* [YOUR GOAL] When you reach the line below that has "Revaluation Results", start returning lines exactly, and stop after the line that has "Cancer (Topic Center)"; skip the pictures.

* * * * *

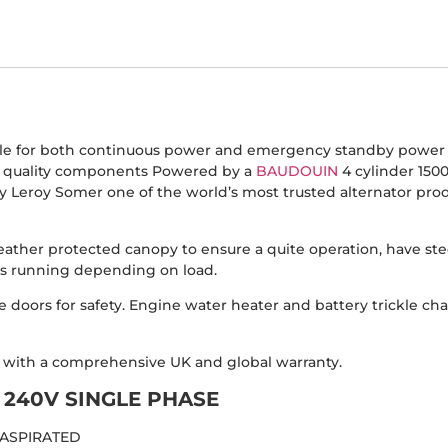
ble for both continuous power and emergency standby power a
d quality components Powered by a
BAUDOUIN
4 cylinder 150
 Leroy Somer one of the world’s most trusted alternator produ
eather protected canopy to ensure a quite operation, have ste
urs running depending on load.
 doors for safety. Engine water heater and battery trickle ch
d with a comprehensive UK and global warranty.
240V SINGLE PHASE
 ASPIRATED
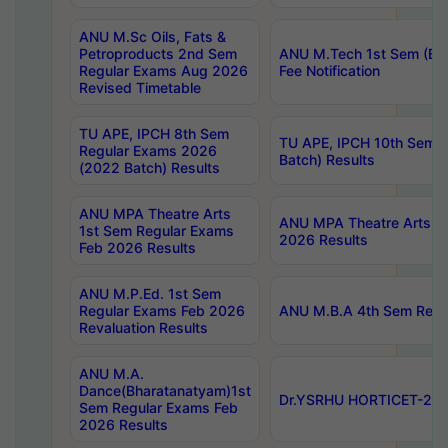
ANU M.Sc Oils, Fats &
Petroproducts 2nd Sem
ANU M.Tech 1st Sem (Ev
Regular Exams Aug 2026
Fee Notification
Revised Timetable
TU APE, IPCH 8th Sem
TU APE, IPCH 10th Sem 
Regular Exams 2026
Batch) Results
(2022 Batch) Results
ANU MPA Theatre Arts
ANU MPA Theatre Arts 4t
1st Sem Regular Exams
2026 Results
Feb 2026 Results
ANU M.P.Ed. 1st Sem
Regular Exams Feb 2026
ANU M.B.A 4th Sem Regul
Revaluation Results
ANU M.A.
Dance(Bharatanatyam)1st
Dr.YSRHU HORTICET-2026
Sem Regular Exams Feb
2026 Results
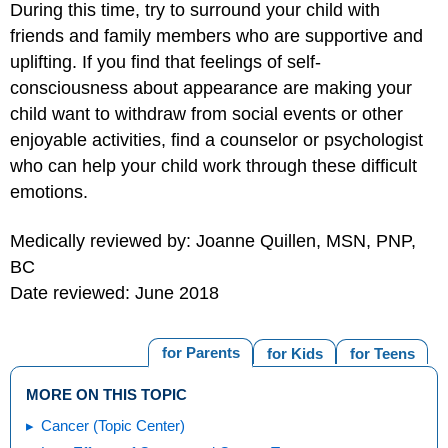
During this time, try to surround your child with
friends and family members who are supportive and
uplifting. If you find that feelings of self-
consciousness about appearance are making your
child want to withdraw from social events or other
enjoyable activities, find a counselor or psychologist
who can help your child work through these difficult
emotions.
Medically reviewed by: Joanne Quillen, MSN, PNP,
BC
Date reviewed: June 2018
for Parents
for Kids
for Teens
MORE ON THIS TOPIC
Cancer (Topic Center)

* * * * *

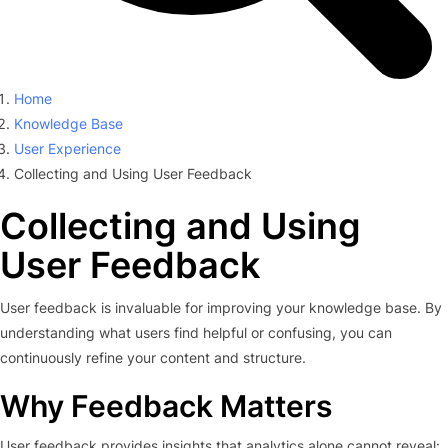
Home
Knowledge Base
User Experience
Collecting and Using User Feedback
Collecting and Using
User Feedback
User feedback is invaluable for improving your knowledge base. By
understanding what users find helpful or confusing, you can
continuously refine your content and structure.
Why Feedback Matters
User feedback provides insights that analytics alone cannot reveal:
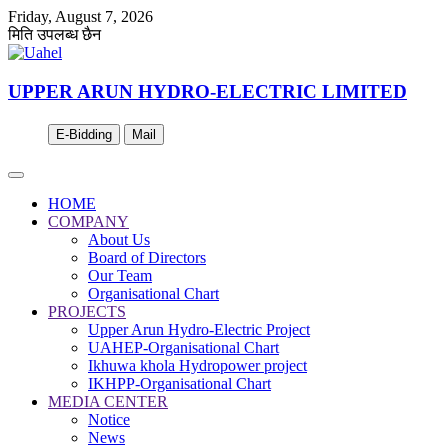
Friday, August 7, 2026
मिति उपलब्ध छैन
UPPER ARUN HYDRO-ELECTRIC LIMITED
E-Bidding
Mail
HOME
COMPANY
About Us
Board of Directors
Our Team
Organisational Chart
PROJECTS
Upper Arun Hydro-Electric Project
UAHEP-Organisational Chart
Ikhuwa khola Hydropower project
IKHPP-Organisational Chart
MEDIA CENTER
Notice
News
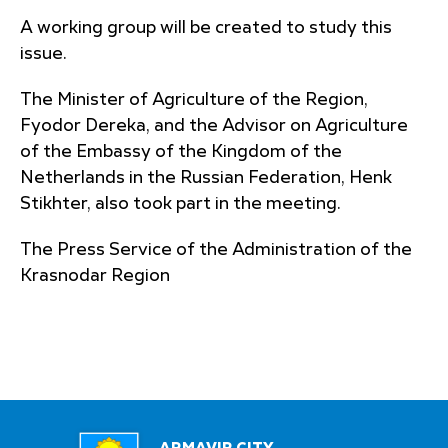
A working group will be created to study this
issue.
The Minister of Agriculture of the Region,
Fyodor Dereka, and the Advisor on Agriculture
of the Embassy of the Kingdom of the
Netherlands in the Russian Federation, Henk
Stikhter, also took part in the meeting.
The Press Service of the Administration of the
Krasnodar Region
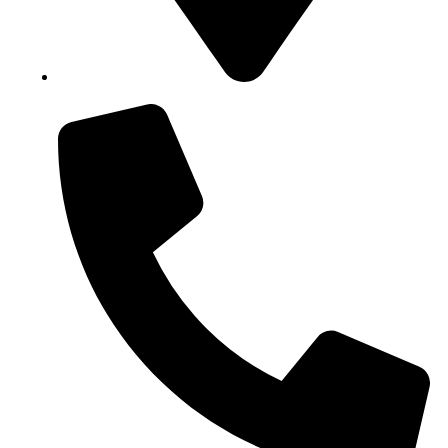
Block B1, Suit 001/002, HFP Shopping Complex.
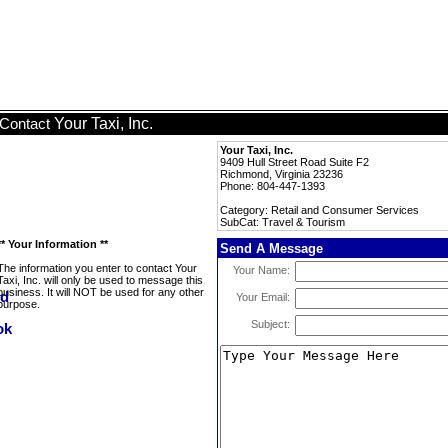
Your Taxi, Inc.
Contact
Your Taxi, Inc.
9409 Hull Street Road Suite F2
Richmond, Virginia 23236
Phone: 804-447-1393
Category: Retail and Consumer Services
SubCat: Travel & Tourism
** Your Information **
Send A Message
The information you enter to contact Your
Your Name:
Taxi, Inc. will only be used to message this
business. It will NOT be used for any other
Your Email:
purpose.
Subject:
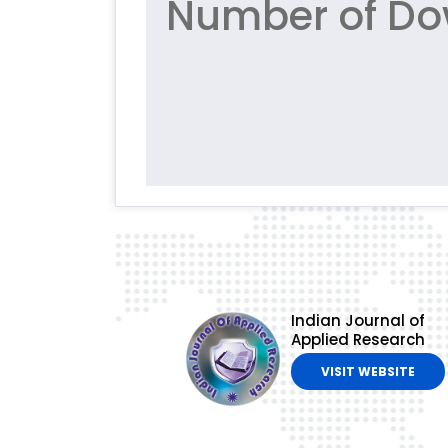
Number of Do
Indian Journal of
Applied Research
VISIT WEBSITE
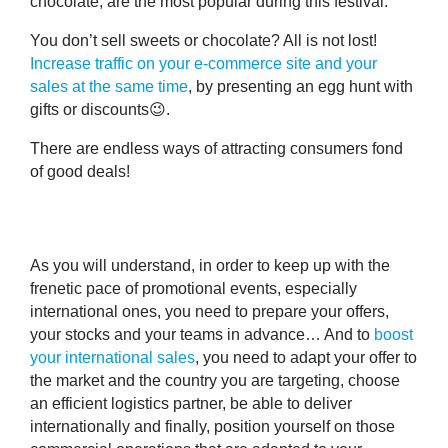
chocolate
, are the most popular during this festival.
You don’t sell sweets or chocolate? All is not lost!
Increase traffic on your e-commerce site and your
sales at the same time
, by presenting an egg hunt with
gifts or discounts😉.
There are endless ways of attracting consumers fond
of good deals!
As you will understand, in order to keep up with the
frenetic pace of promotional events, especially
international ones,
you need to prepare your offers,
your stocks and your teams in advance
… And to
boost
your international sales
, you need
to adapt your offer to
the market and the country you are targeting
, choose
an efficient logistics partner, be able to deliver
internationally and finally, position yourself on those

* * * * *

* [ANSWER SPACE]
Revaluation Results
ANU M.A.
Dance(Bharatanatyam)1st
Dr.YSRHU HORTICET-2026
Sem Regular Exams Feb
2026 Results
During this time, try to surround your child with
friends and family members who are supportive and
uplifting. If you find that feelings of self-
consciousness about appearance are making your
child want to withdraw from social events or other
enjoyable activities, find a counselor or psychologist
who can help your child work through these difficult
emotions.
Medically reviewed by: Joanne Quillen, MSN, PNP,
BC
Date reviewed: June 2018
for Parents
for Kids
for Teens
MORE ON THIS TOPIC
Cancer (Topic Center)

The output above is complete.